Without spoiling the shattering revelation that follows - which plunges Caitlin and the reader into an emotional hell - it's safe to say that maestro David Vann is a human scrub brush, getting deep into the corners and crevices of human emotion. He not only thoroughly explores the relationship between Caitlin, Sheri and the old man, but also Caitlin's growing love for her classmate, Shalini.

Vann dispenses with quotation marks around dialogue between his characters, and it works in Aquarium, as they feel like they'd just get in the way. These conversations feel more intimate without them, the words all pressed together, and this style lends an even greater sense of dramatic urgency to the story. This is especially true in the fights between Caitlin and her mother. Sheri feels like another literary Mommie Dearest, except that while Joan Crawford was continually nasty, Sheri's particular, frightful nastiness gradually builds up to a moment when it all explodes. As 32-year-old Caitlin recalls these horrifying memories, the reader is able to understand their context, which forces internal debate as to whether Caitlin should have had to endure what she did.
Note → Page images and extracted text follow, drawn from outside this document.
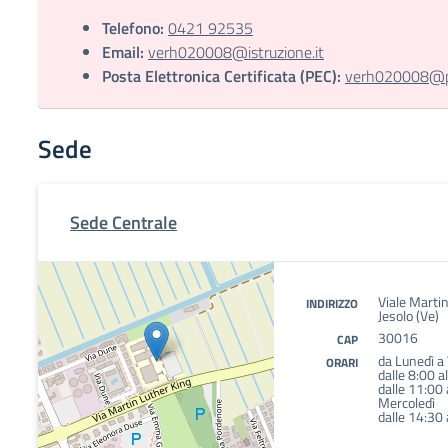
Telefono:
0421 92535
Email:
verh020008@istruzione.it
Posta Elettronica Certificata (PEC):
verh020008@pec
Sede
Sede Centrale
Viale Marti
INDIRIZZO
Jesolo (Ve)
30016
CAP
da Lunedì a
ORARI
dalle 8:00 a
dalle 11:00 
Mercoledì
dalle 14:30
This debate continues throughout the entire novel. The raw, long-buried emotions that Vann holds up to the light of the printed page for us to see, are just as much about ourselves, the readers, as they are about Caitlin. On every page, he offers a poetic observation, such as this one about parents: "Anything is possible with a parent. Parents are gods. They make us and they destroy us. They warp the world and remake it in their own shape, and that's the world we know forever after. It's the only world. We can't see what it might have looked like otherwise." Thoughts about our own lives abound in the face of such observations. There's a lot here to give stunned pause.

In its gentler moments, Aquarium focuses on descriptions of the fish Caitlin and the old man stare at and talk about together. The aquarium is a safer place for Caitlin, and it's always a relief to get back to it, and it is an opportunity to settle after experiencing such emotional upheaval (though it changes drastically after the twist.) Vann is aware and appreciative of his readers, and by allowing them moments to breathe, he makes his drama much more potent. In turn, the reader has the space to think more about it. Aquarium is utterly unforgettable.